Records for processing

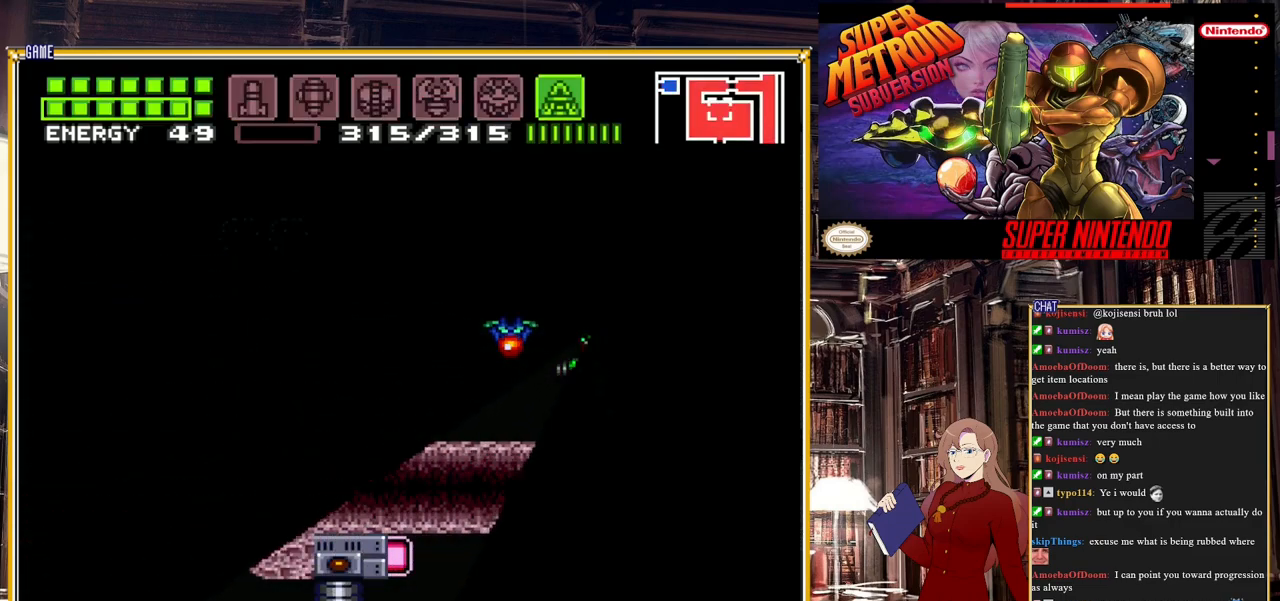
{"buttons": ["Y", "DPAD_RIGHT"], "events": [[417, "DPAD_DOWN", "up"], [467, "DPAD_RIGHT", "down"]]}
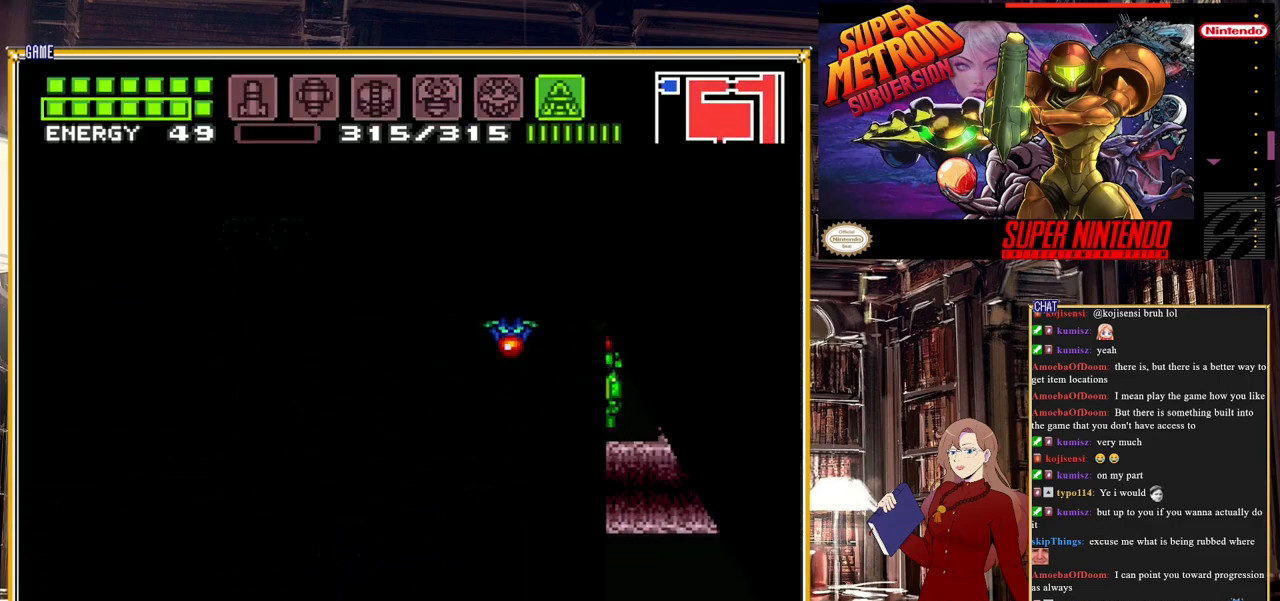
{"buttons": ["Y", "DPAD_UP"], "events": [[133, "DPAD_RIGHT", "up"], [150, "DPAD_UP", "down"]]}
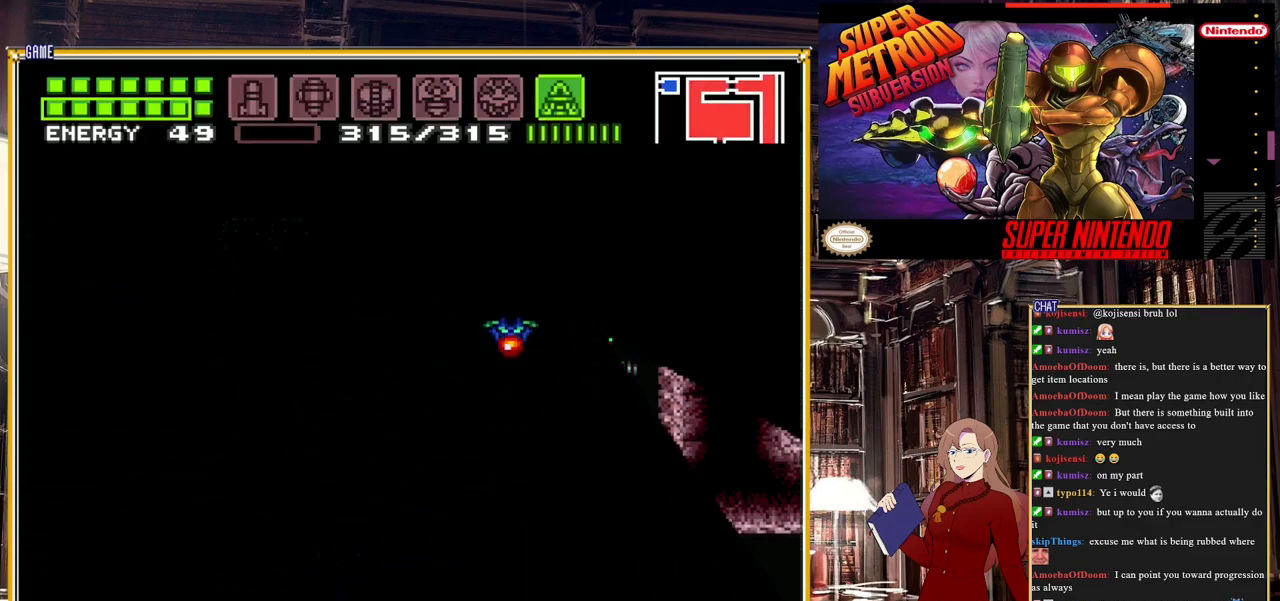
{"buttons": ["Y", "DPAD_UP"], "events": []}
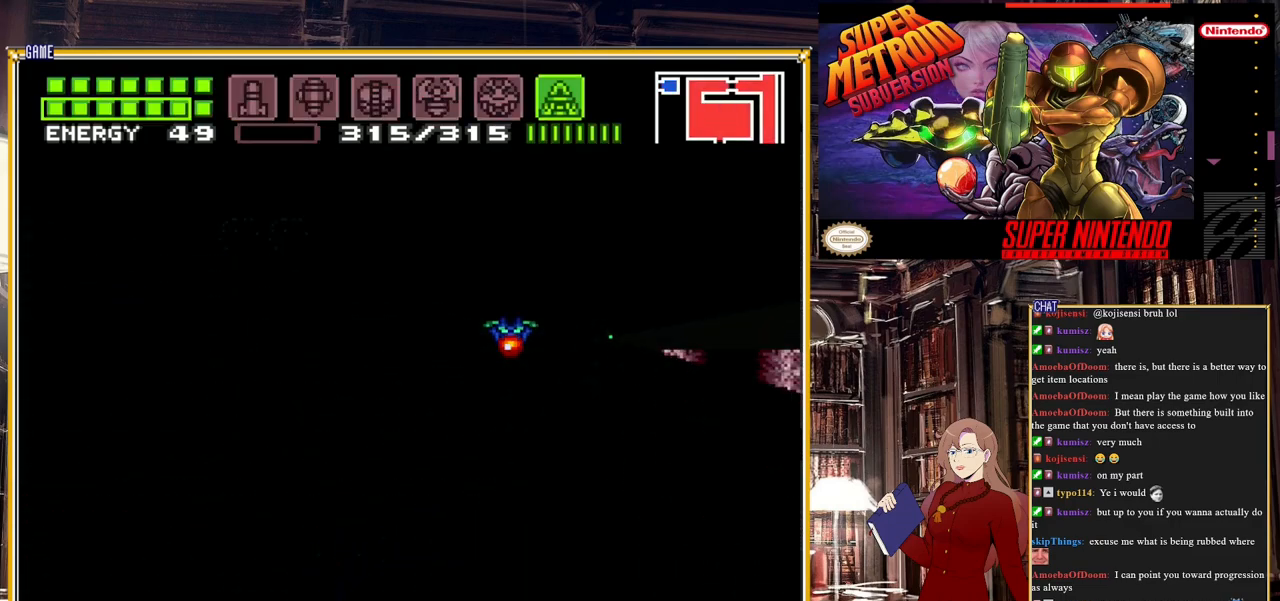
{"buttons": [], "events": [[367, "DPAD_UP", "up"], [400, "Y", "up"]]}
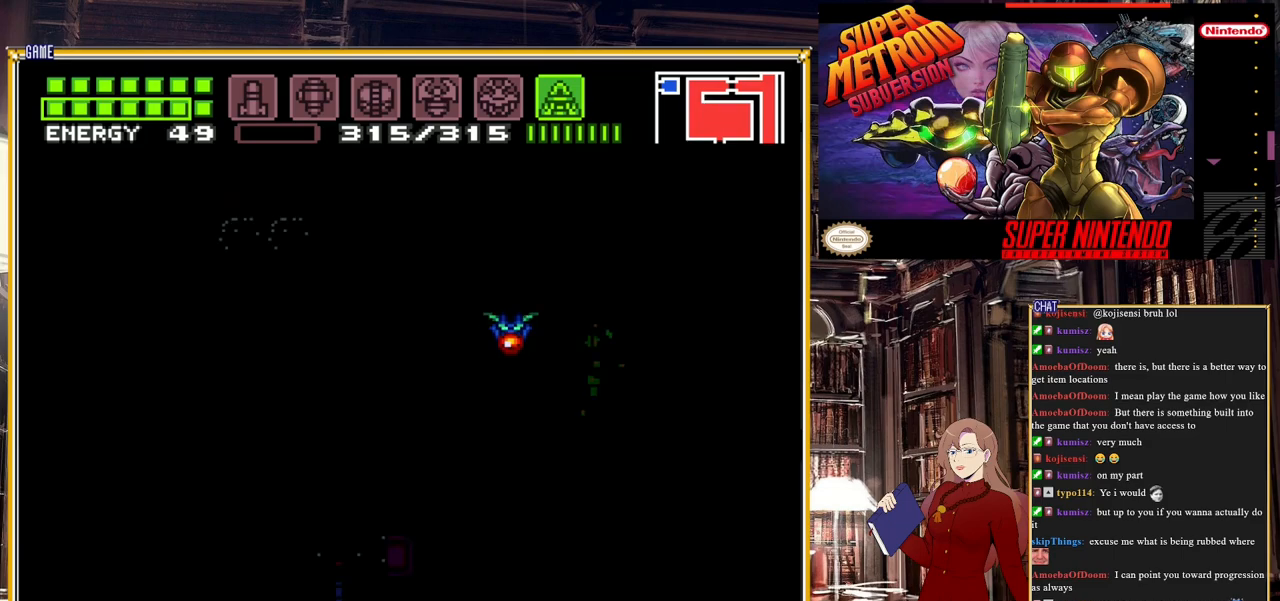
{"buttons": ["DPAD_RIGHT"], "events": [[100, "DPAD_RIGHT", "down"], [183, "A", "down"], [333, "A", "up"]]}
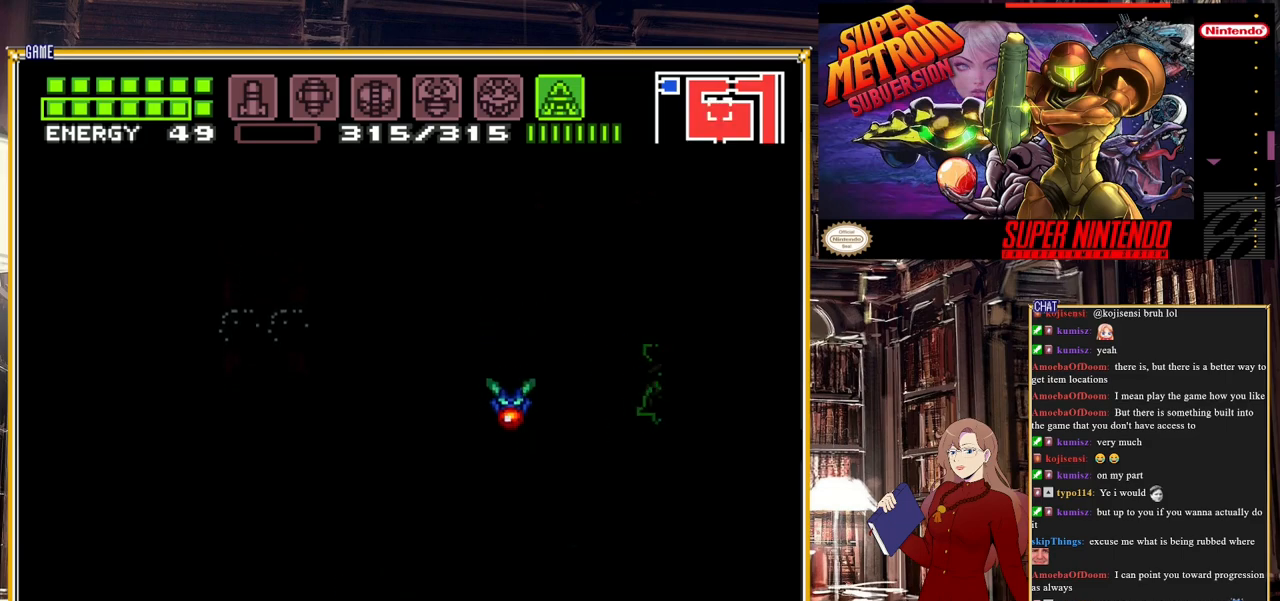
{"buttons": ["DPAD_RIGHT"], "events": []}
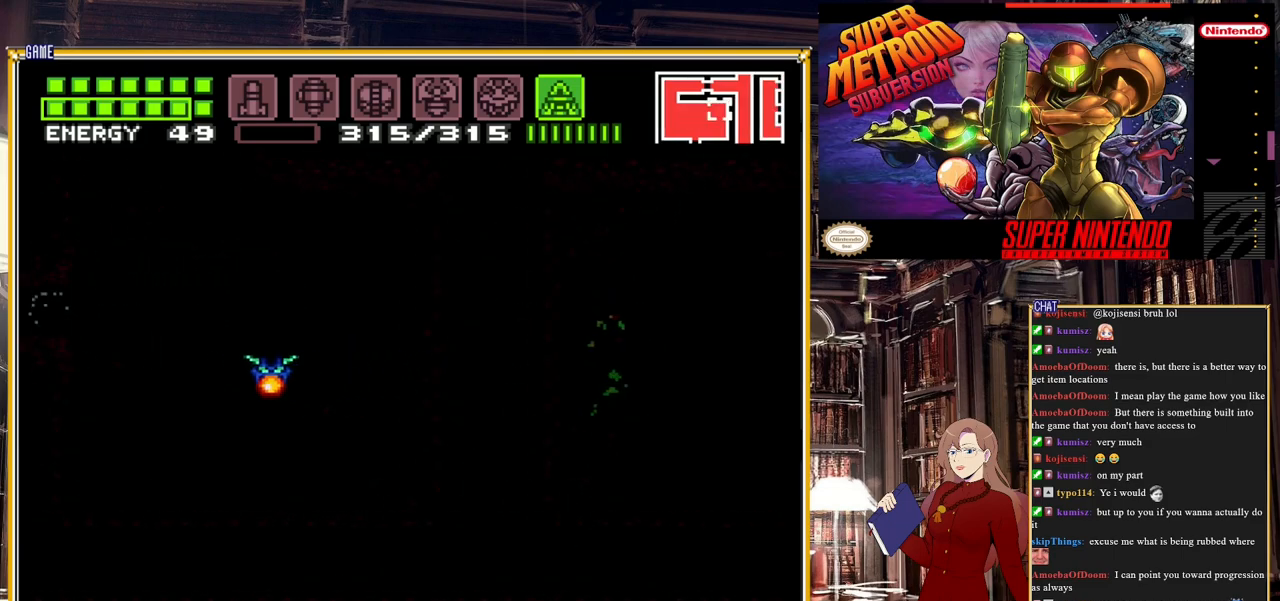
{"buttons": ["B", "DPAD_RIGHT"], "events": [[183, "DPAD_RIGHT", "up"], [333, "DPAD_RIGHT", "down"], [500, "B", "down"]]}
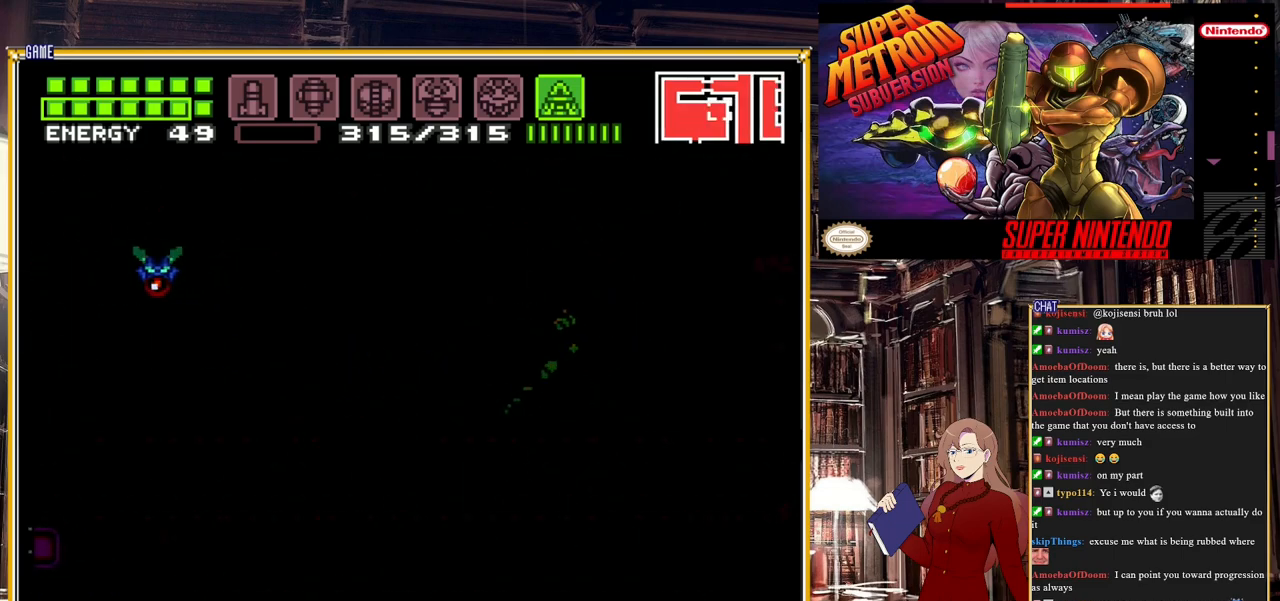
{"buttons": ["B", "DPAD_RIGHT"], "events": []}
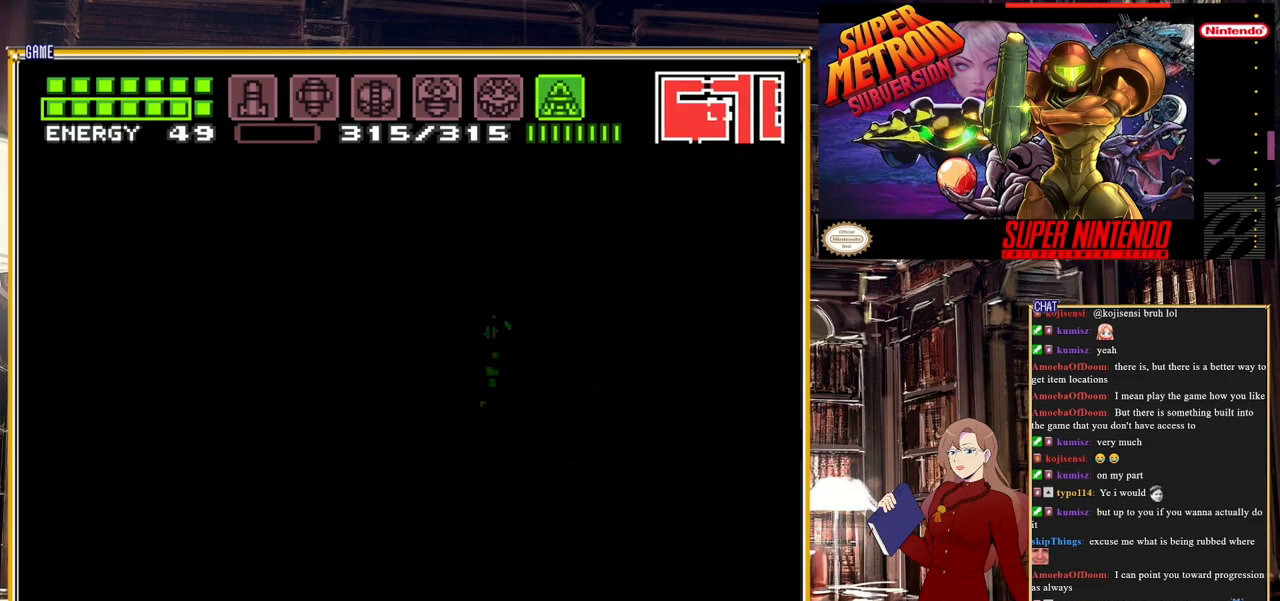
{"buttons": [], "events": [[33, "DPAD_RIGHT", "up"], [183, "B", "up"]]}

Task goal
The exercise is to copy out every line above that has the word "down" in it.

Reply
{"buttons": ["Y", "DPAD_RIGHT"], "events": [[417, "DPAD_DOWN", "up"], [467, "DPAD_RIGHT", "down"]]}
{"buttons": ["Y", "DPAD_UP"], "events": [[133, "DPAD_RIGHT", "up"], [150, "DPAD_UP", "down"]]}
{"buttons": ["DPAD_RIGHT"], "events": [[100, "DPAD_RIGHT", "down"], [183, "A", "down"], [333, "A", "up"]]}
{"buttons": ["B", "DPAD_RIGHT"], "events": [[183, "DPAD_RIGHT", "up"], [333, "DPAD_RIGHT", "down"], [500, "B", "down"]]}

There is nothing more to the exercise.